-- THE TASK --
Exact reproduction of all the entries is required, without any of their pictures.

(Electronics engineering source data)

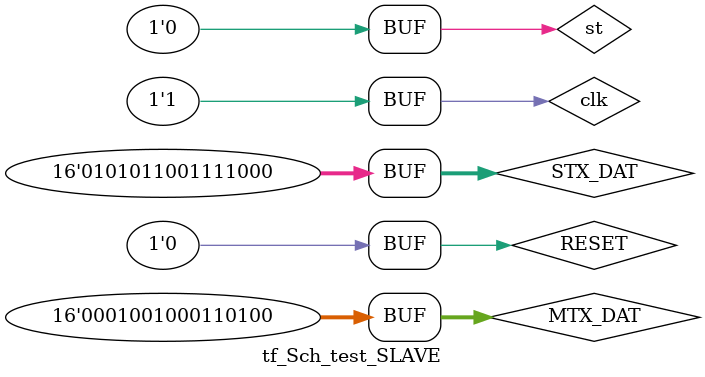
<source format=v>
`timescale 1ns / 1ps


module tf_Sch_test_SLAVE;

	// Inputs
	reg st;
	reg clk;
	reg [15:0] MTX_DAT;
	reg RESET;
	reg [15:0] STX_DAT;

	// Outputs
	wire LOAD;
	wire SCLK;
	wire MOSI;
	wire [15:0] MRX_DAT;
	wire [15:0] sr_MTX;
	wire [15:0] sr_MRX;
	wire [7:0] cb_bit;
	wire ce_tact;
	wire MISO;
	wire [15:0] sr_STX;
	wire [15:0] sr_SRX;
	wire [15:0] SRX_DAT;

	// Instantiate the Unit Under Test (UUT)
	Sch_test_SLAVE uut (
		.st(st), 
		.LOAD(LOAD), 
		.clk(clk), 
		.SCLK(SCLK), 
		.MTX_DAT(MTX_DAT), 
		.MOSI(MOSI), 
		.RESET(RESET), 
		.MRX_DAT(MRX_DAT), 
		.sr_MTX(sr_MTX), 
		.sr_MRX(sr_MRX), 
		.cb_bit(cb_bit), 
		.ce_tact(ce_tact), 
		.STX_DAT(STX_DAT), 
		.MISO(MISO), 
		.sr_STX(sr_STX), 
		.sr_SRX(sr_SRX), 
		.SRX_DAT(SRX_DAT)
	);
always begin clk=0; #10; clk=1; #10; end
	initial begin
		st = 0;	RESET = 0;	MTX_DAT = 0;			STX_DAT = 0;
#100;	st = 1;	RESET = 0;	MTX_DAT = 16'h1234;	STX_DAT = 16'h5678;
#20;	st = 0;	RESET = 0;	MTX_DAT = 16'h1234;	STX_DAT = 16'h5678;        
	end
      
endmodule


</source>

-- SOLUTION TO THIS EXERCISE --
<source format=v>
`timescale 1ns / 1ps


module tf_Sch_test_SLAVE;

	// Inputs
	reg st;
	reg clk;
	reg [15:0] MTX_DAT;
	reg RESET;
	reg [15:0] STX_DAT;

	// Outputs
	wire LOAD;
	wire SCLK;
	wire MOSI;
	wire [15:0] MRX_DAT;
	wire [15:0] sr_MTX;
	wire [15:0] sr_MRX;
	wire [7:0] cb_bit;
	wire ce_tact;
	wire MISO;
	wire [15:0] sr_STX;
	wire [15:0] sr_SRX;
	wire [15:0] SRX_DAT;

	// Instantiate the Unit Under Test (UUT)
	Sch_test_SLAVE uut (
		.st(st), 
		.LOAD(LOAD), 
		.clk(clk), 
		.SCLK(SCLK), 
		.MTX_DAT(MTX_DAT), 
		.MOSI(MOSI), 
		.RESET(RESET), 
		.MRX_DAT(MRX_DAT), 
		.sr_MTX(sr_MTX), 
		.sr_MRX(sr_MRX), 
		.cb_bit(cb_bit), 
		.ce_tact(ce_tact), 
		.STX_DAT(STX_DAT), 
		.MISO(MISO), 
		.sr_STX(sr_STX), 
		.sr_SRX(sr_SRX), 
		.SRX_DAT(SRX_DAT)
	);
always begin clk=0; #10; clk=1; #10; end
	initial begin
		st = 0;	RESET = 0;	MTX_DAT = 0;			STX_DAT = 0;
#100;	st = 1;	RESET = 0;	MTX_DAT = 16'h1234;	STX_DAT = 16'h5678;
#20;	st = 0;	RESET = 0;	MTX_DAT = 16'h1234;	STX_DAT = 16'h5678;        
	end
      
endmodule


</source>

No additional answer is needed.